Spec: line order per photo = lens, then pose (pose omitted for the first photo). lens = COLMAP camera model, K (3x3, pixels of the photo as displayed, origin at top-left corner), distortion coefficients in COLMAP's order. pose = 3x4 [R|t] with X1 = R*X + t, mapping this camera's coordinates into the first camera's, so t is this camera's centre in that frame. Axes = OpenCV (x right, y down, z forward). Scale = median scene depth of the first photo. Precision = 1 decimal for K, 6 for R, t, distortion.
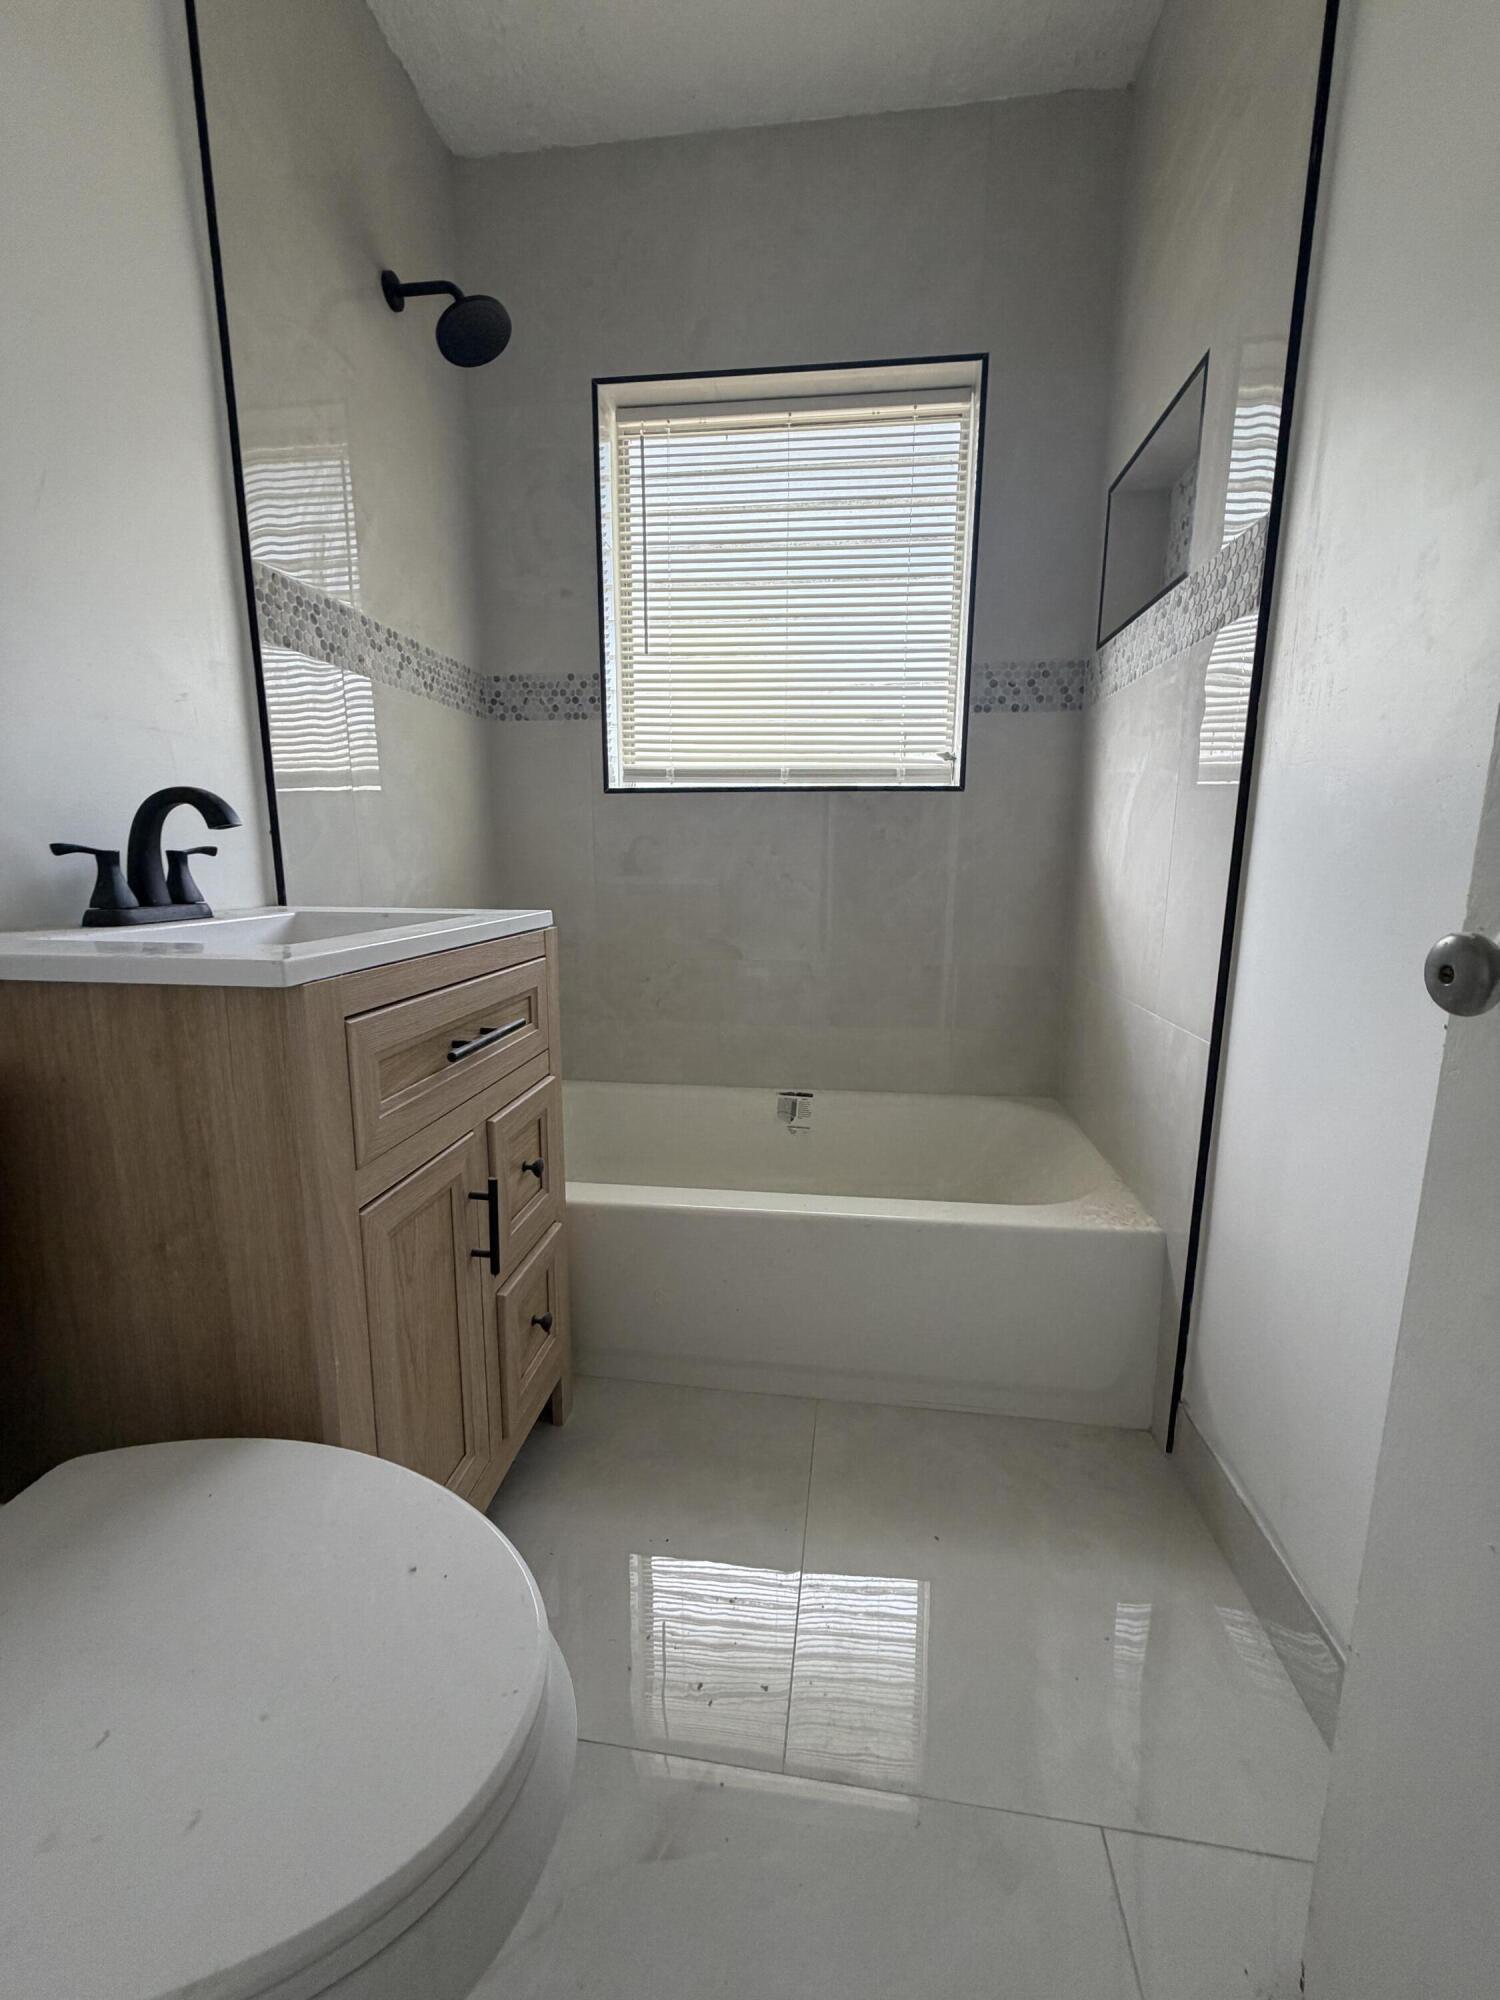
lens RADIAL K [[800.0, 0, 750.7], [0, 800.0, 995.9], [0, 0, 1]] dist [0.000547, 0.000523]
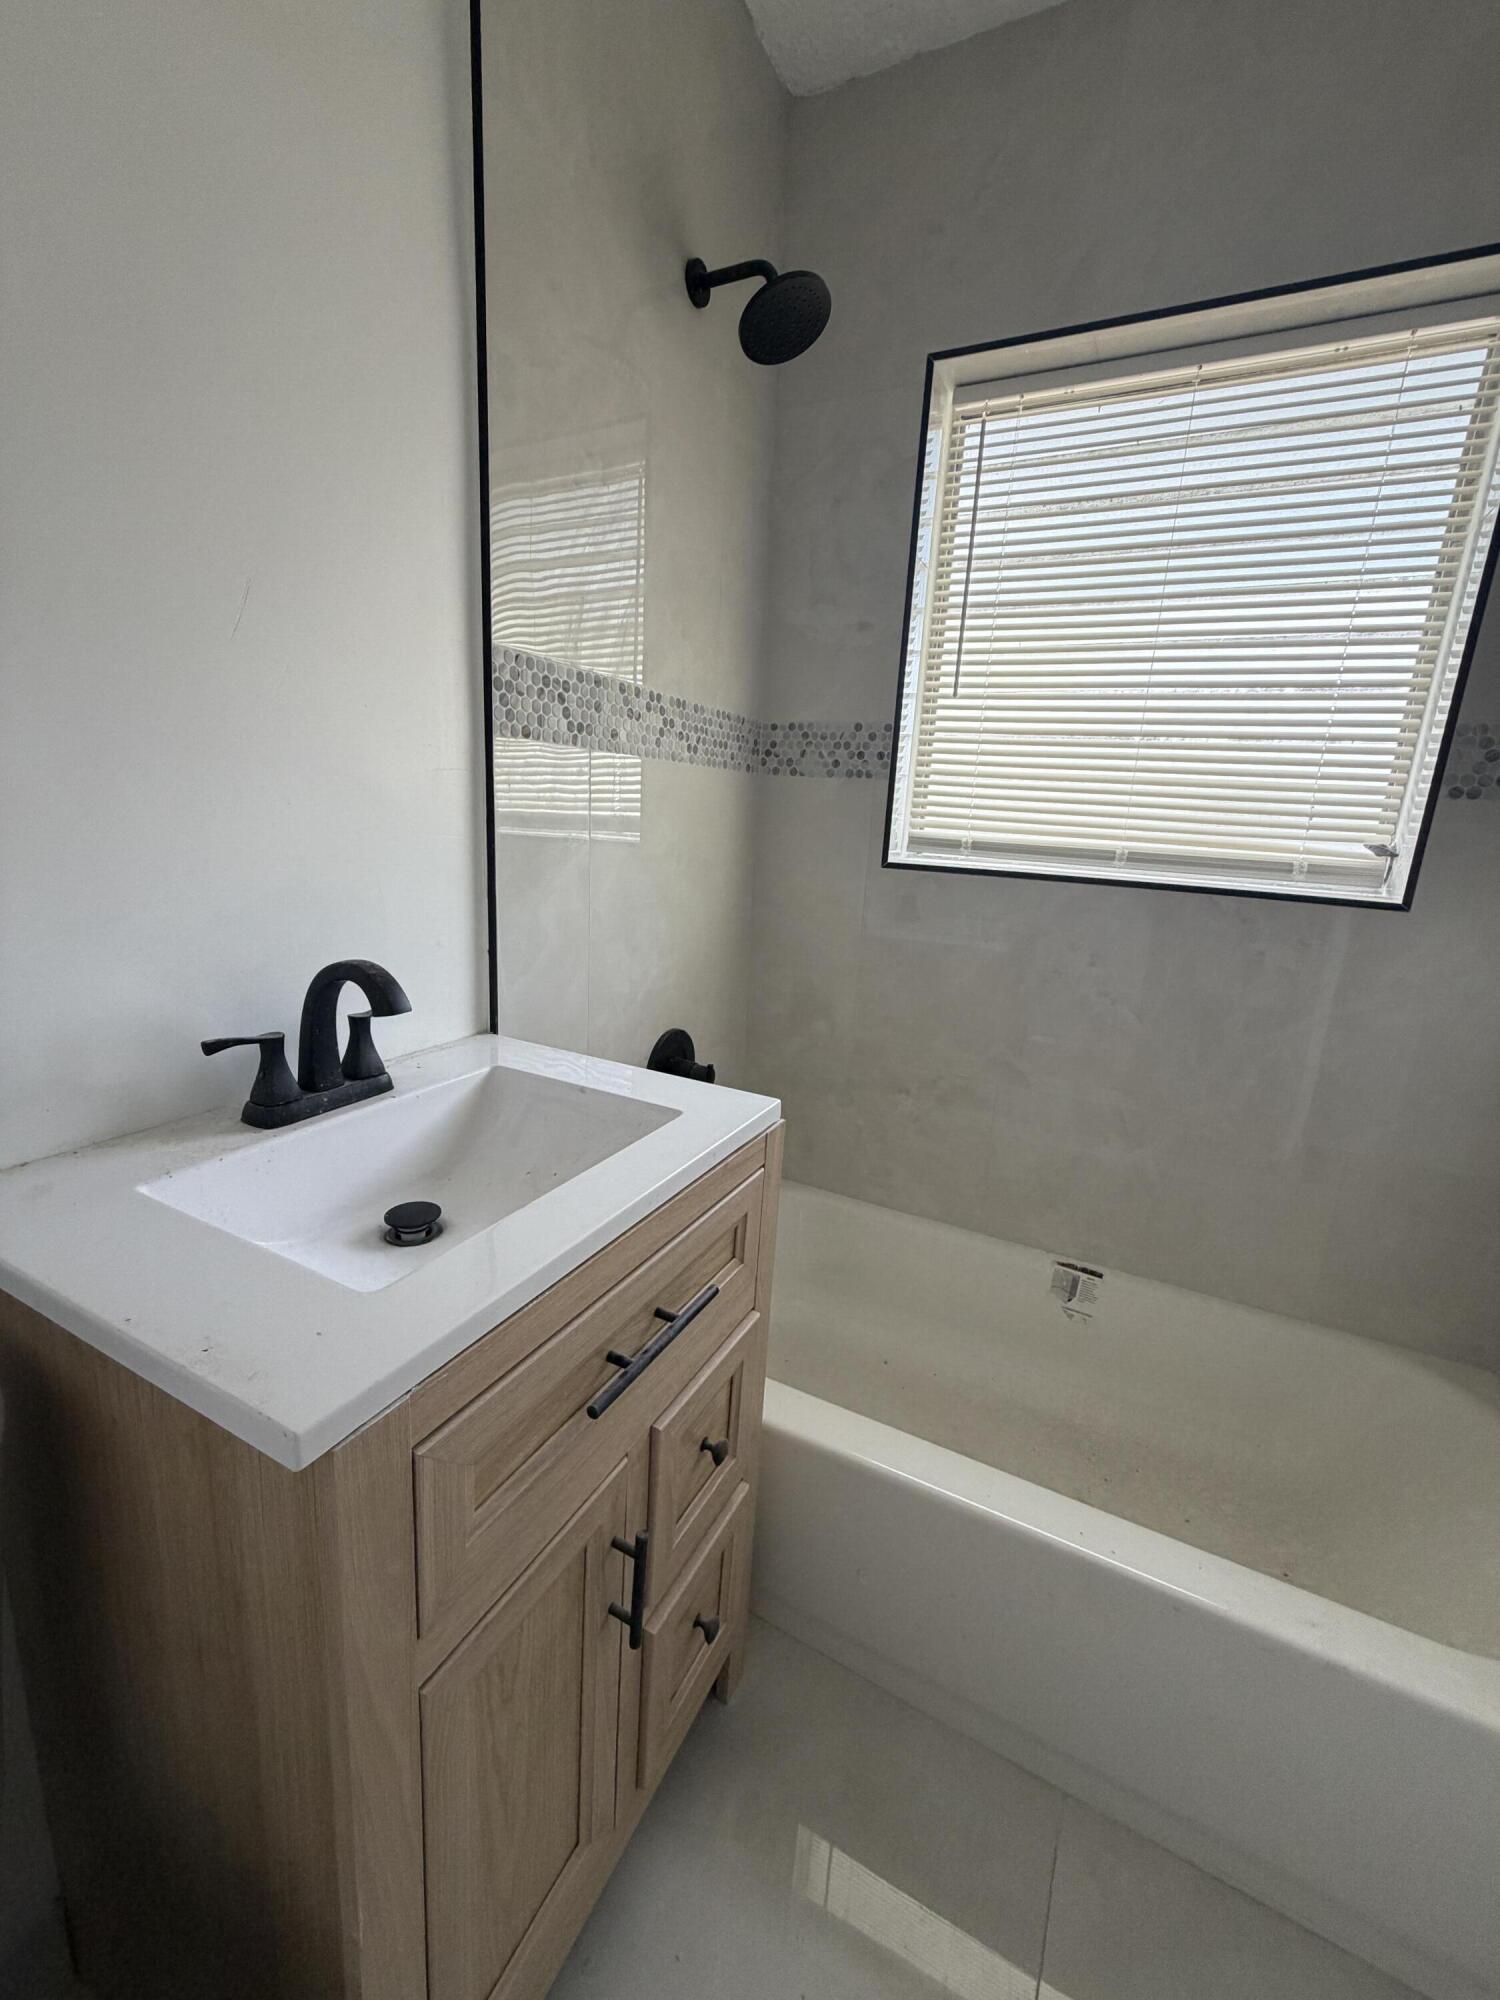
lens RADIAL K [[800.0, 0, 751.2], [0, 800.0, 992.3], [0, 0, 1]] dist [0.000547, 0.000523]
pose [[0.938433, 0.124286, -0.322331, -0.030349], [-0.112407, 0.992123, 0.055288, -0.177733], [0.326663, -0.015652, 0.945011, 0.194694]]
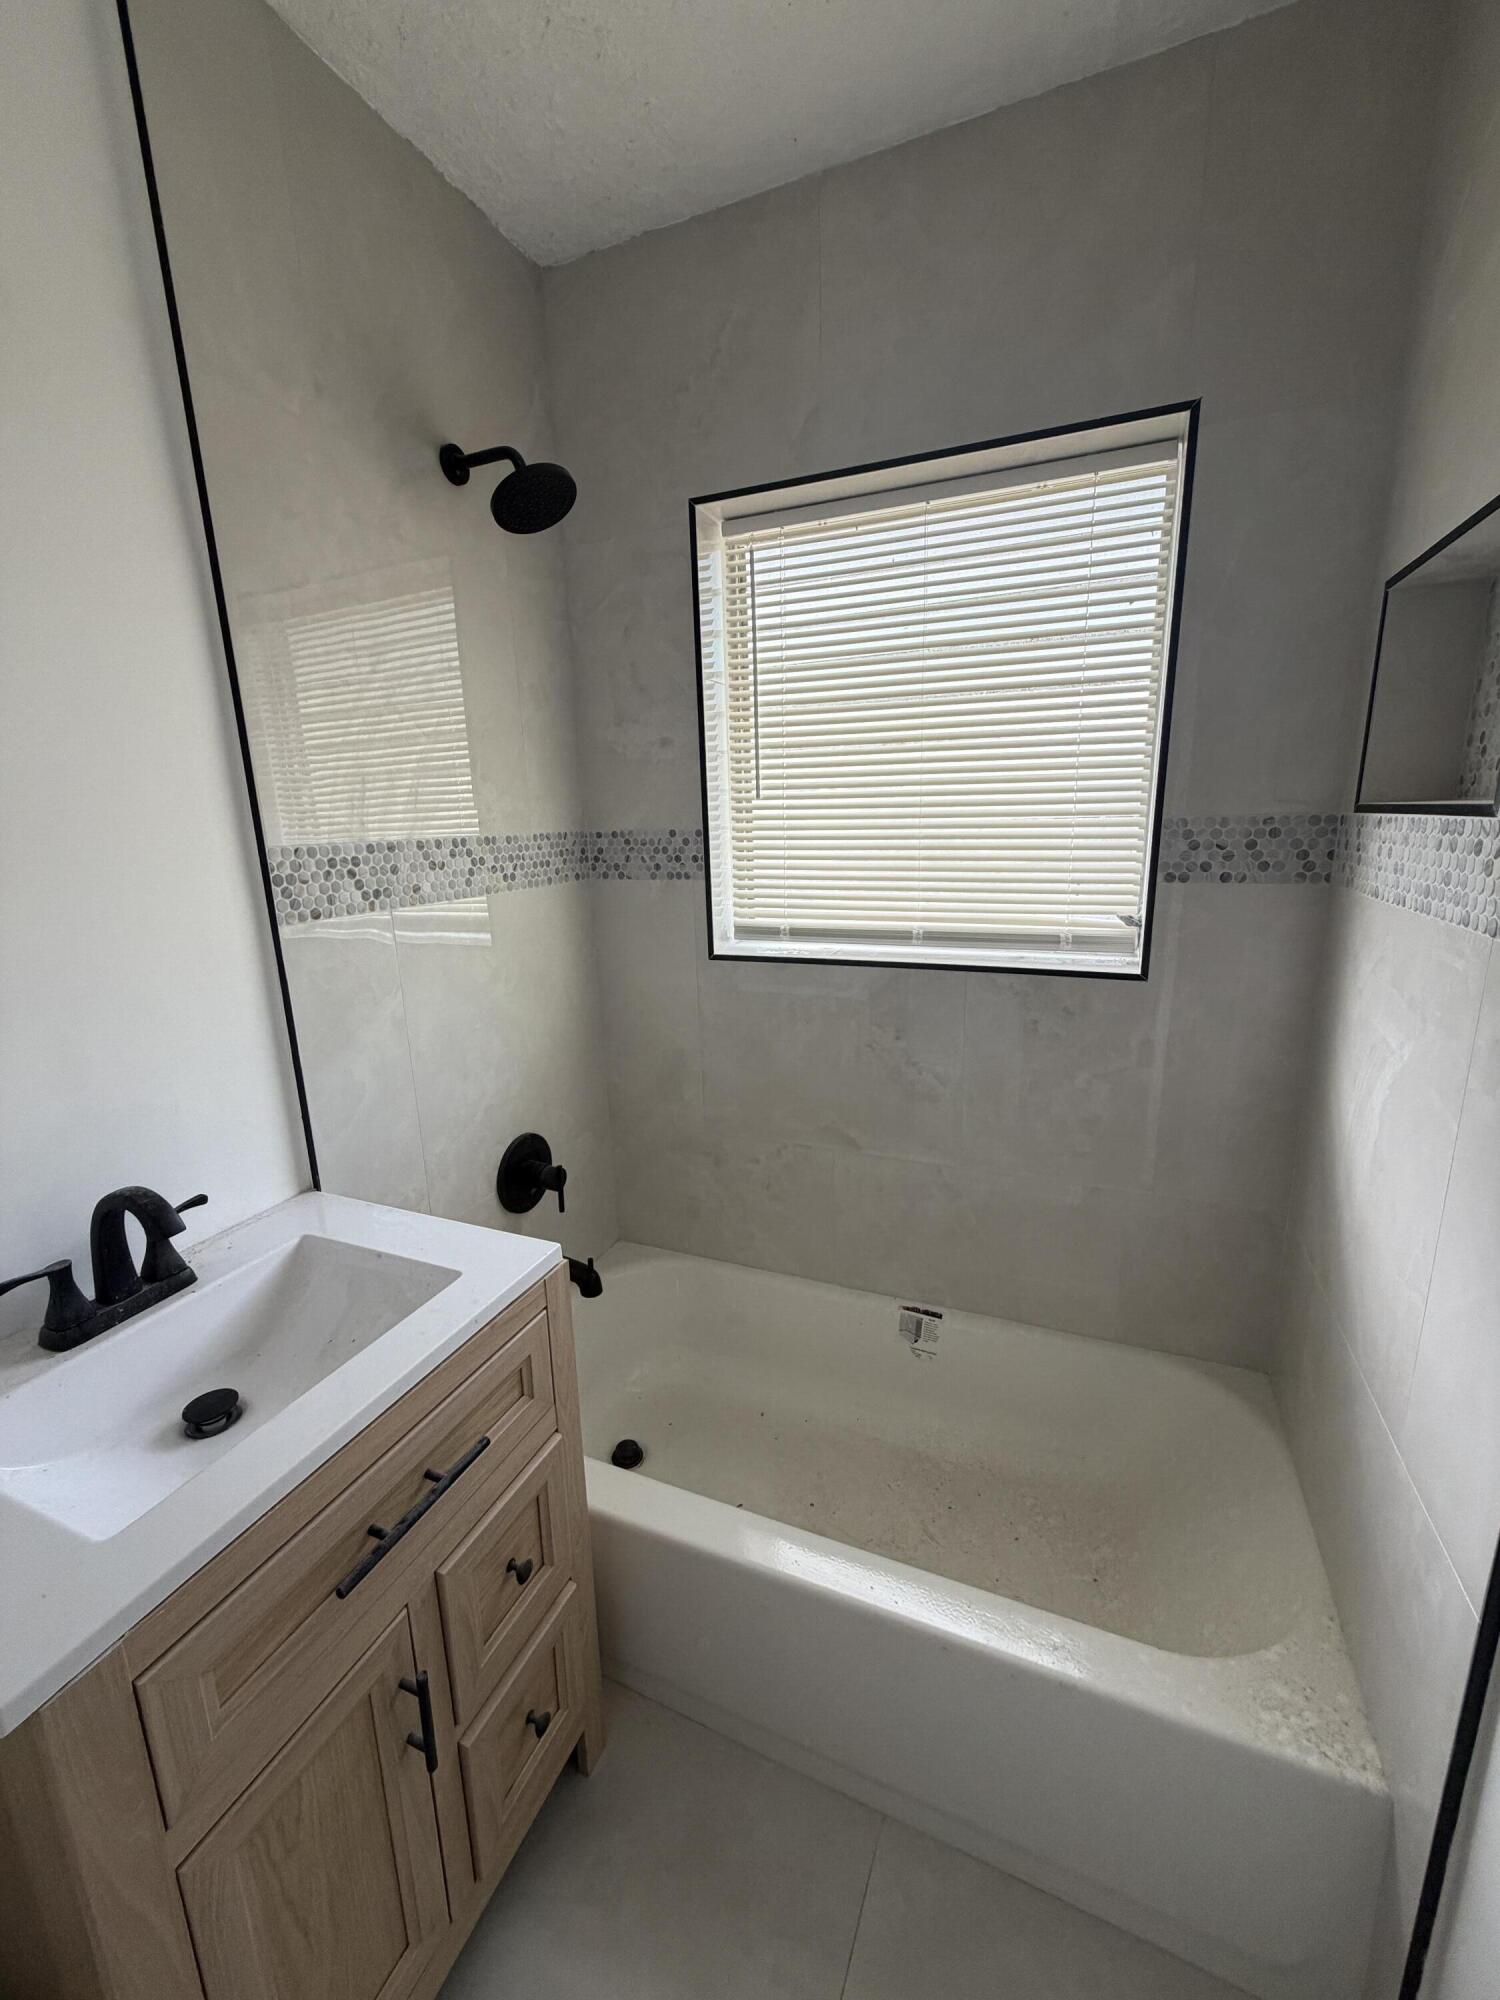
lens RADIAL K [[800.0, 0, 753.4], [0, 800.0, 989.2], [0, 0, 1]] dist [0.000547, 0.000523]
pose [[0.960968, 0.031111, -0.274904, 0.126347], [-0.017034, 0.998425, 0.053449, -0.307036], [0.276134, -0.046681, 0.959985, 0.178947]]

▶ **Assignment**
Reprint the data verbatim, pictures excluded.

▶ **Answer section**
Spec: line order per photo = lens, then pose (pose omitted for the first photo). lens = COLMAP camera model, K (3x3, pixels of the photo as displayed, origin at top-left corner), distortion coefficients in COLMAP's order. pose = 3x4 [R|t] with X1 = R*X + t, mapping this camera's coordinates into the first camera's, so t is this camera's centre in that frame. Axes = OpenCV (x right, y down, z forward). Scale = median scene depth of the first photo. Precision = 1 decimal for K, 6 for R, t, distortion.
lens RADIAL K [[800.0, 0, 750.7], [0, 800.0, 995.9], [0, 0, 1]] dist [0.000547, 0.000523]
lens RADIAL K [[800.0, 0, 751.2], [0, 800.0, 992.3], [0, 0, 1]] dist [0.000547, 0.000523]
pose [[0.938433, 0.124286, -0.322331, -0.030349], [-0.112407, 0.992123, 0.055288, -0.177733], [0.326663, -0.015652, 0.945011, 0.194694]]
lens RADIAL K [[800.0, 0, 753.4], [0, 800.0, 989.2], [0, 0, 1]] dist [0.000547, 0.000523]
pose [[0.960968, 0.031111, -0.274904, 0.126347], [-0.017034, 0.998425, 0.053449, -0.307036], [0.276134, -0.046681, 0.959985, 0.178947]]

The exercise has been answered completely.